= Edma Frølich =

Danish painter

Edma Cornelia Vilhelmine Frølich Stage, also Edma Stage, (14 August 1859 – 3 November 1958) was a French-born, Danish painter who worked mainly in pastels.

==Biography==
Born in Fontainebleau, France, and brought up in Paris, Frølich was the daughter of the Danish painter Lorenz Frølich (1820–1908) and the Swedish pianist Carolina Charlotta In de Betou (1823–1872). From an early age, her father used her as a model for his many illustrations in children's books published by the editor and publisher Pierre-Jules Hetzel, especially the Mlle Lili series including La journée de Mlle Lili (1862) and Voyage de découvertes de Mlle Lili (1866).

She was introduced to drawing and painting by her father who continued to advise her until his death in 1908.
Her mother died when she was 13 but it was only when she was 16 that she moved to Denmark where she lived in the Copenhagen neighborhood of Rosenvænget at home of the artist Thorald Læssøe (1816–1878), one of her father's best friends. She returned to Paris to continue her studies, first under the traditional historicist Félix-Joseph Barrias (1879–1881) and then as a student of Alfred Stevens (1881–83) who had been influenced by Japanese art and Impressionism. While in Paris, she became a friend of Sofie Holten, Suzette Skovgaard and Elise Konstantin-Hansen, who were also studying painting there.

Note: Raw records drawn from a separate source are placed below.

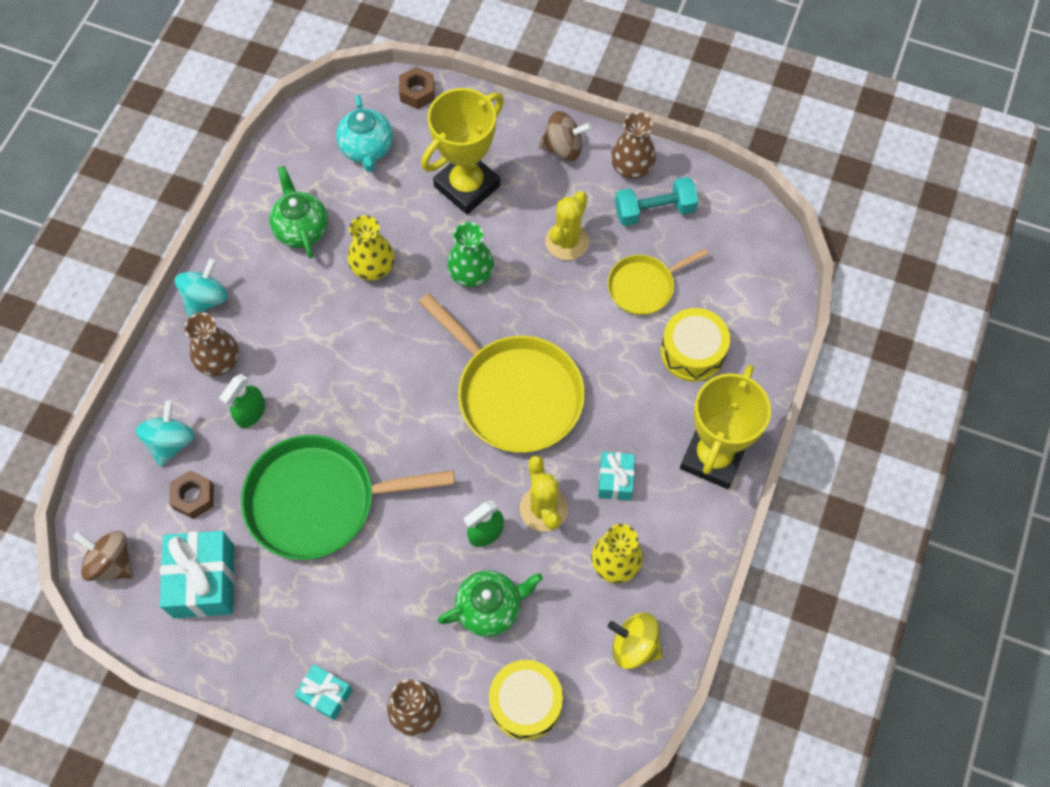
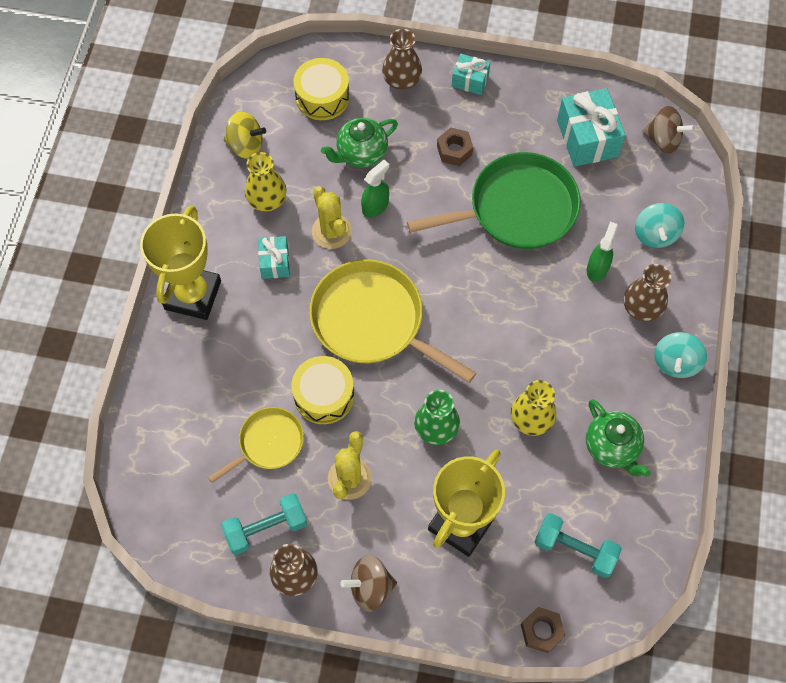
camera: 170 degrees right, 0 degrees up
brown nut [169,470,214,519] -> brown nut moved to [437,127,473,166]
turquoise teapot [336,95,393,172] -> turquoise dumbbell [534,513,622,578]
yellow drum [661,308,730,382] -> yellow drum moved to [291,356,354,424]

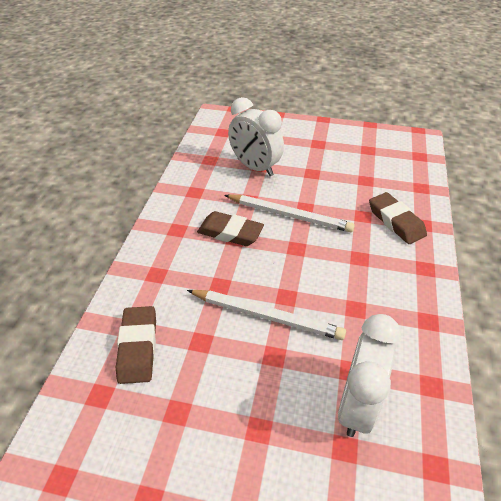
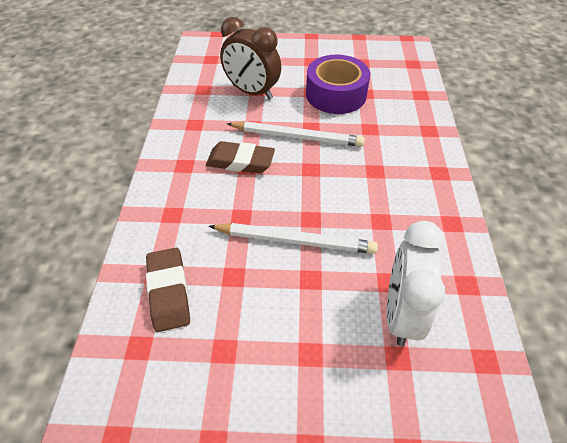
camera: 10 degrees left, 5 degrees up
white clock [228,97,284,176] -> brown clock [220,17,281,100]
brown eraser [369,192,427,244] -> none
none -> purple tape [306,55,370,114]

In 1885, she married the pastor Nicolai Christian Stage (1860–1938).

==Artistic style==
Frølich created mainly portraits in pastels but also painted still lifes and floral works in oils. Her portraits tended towards Realism but still reflected the mundane influence of Stevens. She first exhibited at the Charlottenborg Spring Exhibition in 1883 but, despite her rather conservative style, became one of the founders The Free Exhibition (Den Frie Udstilling) in Copenhagen which offered a more open environment than the Academy's traditional approach. She presented her paintings there throughout her life, last exhibiting when in her nineties.